Little was said of the fact that almost all of these factors could be mitigated in whole or in part.

Little weight was given to the fact that we were talking about a $120 million capital investment, with attendant jobs, tax base and boost to Maine’s economy.

The fact that neighboring communities support the project, or that unemployment in the region exceeds 10 percent, counted for little. No weight was given to the fact that the applicant tailored the project to fit within a legislatively fashioned “expedited permitting area” for such facilities.

It’s as if there had never been a Wind Energy Task Force — recommendations aimed at fomenting a wind energy industry in Maine — legislative passage of state goals for wind energy development or a legislative scaling down of scenic (and related) barriers to wind energy development.

In a larger context there was only the most oblique reference to the fact that our dependence, in Maine and the nation, on ever-more hazardous domestic oil production and the importing of increasing amounts of foreign oil is unsustainable, or that alternative energy production (wind, solar, bio-mass, etc.) is essential today and will be more essential as time passes. LURC acts as if its decision making is totally divorced from these larger realities that stare us in the face.

No mention was made of the ongoing oil debacle along the nation’s Gulf coast. The real or imagined environmental harm that Kibby No. 2 would give rise to pales along side of the actual harm (environmental and economic) being experienced in a five state area of our nation.
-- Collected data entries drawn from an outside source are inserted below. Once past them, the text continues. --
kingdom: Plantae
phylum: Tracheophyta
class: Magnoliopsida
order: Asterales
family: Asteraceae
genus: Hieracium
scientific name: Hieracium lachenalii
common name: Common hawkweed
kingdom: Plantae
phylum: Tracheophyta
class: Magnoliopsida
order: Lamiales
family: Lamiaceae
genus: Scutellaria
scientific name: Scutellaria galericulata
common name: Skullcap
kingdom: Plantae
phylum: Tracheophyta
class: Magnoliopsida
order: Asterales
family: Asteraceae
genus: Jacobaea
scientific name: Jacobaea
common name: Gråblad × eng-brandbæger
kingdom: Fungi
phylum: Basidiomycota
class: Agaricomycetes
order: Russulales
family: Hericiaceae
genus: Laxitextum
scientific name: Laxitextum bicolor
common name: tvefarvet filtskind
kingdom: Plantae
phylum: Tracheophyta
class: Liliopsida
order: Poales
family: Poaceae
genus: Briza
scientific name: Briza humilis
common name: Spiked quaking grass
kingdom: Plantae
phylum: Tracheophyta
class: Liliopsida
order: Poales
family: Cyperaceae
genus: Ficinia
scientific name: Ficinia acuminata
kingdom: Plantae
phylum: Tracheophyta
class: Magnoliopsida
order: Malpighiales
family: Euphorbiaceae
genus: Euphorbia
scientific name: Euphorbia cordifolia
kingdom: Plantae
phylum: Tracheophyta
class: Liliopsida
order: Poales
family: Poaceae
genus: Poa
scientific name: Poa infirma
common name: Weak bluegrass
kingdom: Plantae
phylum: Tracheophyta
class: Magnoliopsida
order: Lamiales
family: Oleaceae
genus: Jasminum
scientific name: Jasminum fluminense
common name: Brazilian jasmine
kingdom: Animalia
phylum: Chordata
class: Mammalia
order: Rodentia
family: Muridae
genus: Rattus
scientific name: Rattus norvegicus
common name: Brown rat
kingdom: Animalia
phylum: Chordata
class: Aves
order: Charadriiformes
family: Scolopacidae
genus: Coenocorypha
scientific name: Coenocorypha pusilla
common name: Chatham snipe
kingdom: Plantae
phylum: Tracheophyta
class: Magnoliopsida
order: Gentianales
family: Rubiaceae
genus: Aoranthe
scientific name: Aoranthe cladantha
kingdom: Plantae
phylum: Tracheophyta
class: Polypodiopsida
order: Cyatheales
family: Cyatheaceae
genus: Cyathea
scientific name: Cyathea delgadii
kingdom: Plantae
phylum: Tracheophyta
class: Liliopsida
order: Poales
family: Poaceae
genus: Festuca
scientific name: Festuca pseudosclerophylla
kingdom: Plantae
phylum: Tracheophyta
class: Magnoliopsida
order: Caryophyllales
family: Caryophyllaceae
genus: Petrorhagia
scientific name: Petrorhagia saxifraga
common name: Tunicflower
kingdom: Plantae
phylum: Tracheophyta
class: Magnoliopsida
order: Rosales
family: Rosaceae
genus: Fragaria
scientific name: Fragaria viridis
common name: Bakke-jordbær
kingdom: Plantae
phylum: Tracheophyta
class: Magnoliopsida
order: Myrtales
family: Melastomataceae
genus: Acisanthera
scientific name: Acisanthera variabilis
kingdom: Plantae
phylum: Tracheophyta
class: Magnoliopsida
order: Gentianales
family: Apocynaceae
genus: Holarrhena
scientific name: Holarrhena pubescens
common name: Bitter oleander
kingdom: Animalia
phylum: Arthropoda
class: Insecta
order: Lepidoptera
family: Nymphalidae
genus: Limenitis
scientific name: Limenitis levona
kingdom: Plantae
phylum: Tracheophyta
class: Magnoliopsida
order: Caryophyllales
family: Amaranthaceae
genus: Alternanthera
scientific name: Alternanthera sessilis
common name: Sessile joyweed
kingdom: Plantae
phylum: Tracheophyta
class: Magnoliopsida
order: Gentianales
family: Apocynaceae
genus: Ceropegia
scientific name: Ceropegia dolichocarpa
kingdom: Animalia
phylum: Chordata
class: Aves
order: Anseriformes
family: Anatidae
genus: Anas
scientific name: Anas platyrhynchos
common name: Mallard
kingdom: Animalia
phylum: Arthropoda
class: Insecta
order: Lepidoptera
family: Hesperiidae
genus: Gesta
LURC commissioners act as if these realities need not concern them. One speaker suggested that since any steps taken to reduce global warming or our carbon footprint would not produce tangible benefits to Maine — any benefit would be exported by grid-system linkages to others — it would be better to focus on our own high mountain areas, pristine views, vernal pools, etc.

We suffer from this myopic perspective. LURC (and many of Maine’s leading environmental groups who testified against this project) act as if we are an island in the energy/environmental world, but we all know that this is untrue, that this view demeans us — that we need to be part of a solution, not part of the problem.

And finally, the father or mother of a son or daughter injured or killed halfway around the world, protecting a foreign oil dependency, is justifiably outraged by the LURC bottom line that protecting a view, a trail, a vernal pool — blocking a model wind energy development (a small step in ending this oil dependency) counted for more than their son or daughter.

In sum, we need a more careful, a more timely decision-making process, and larger thinking on the part of LURC — and we need it now.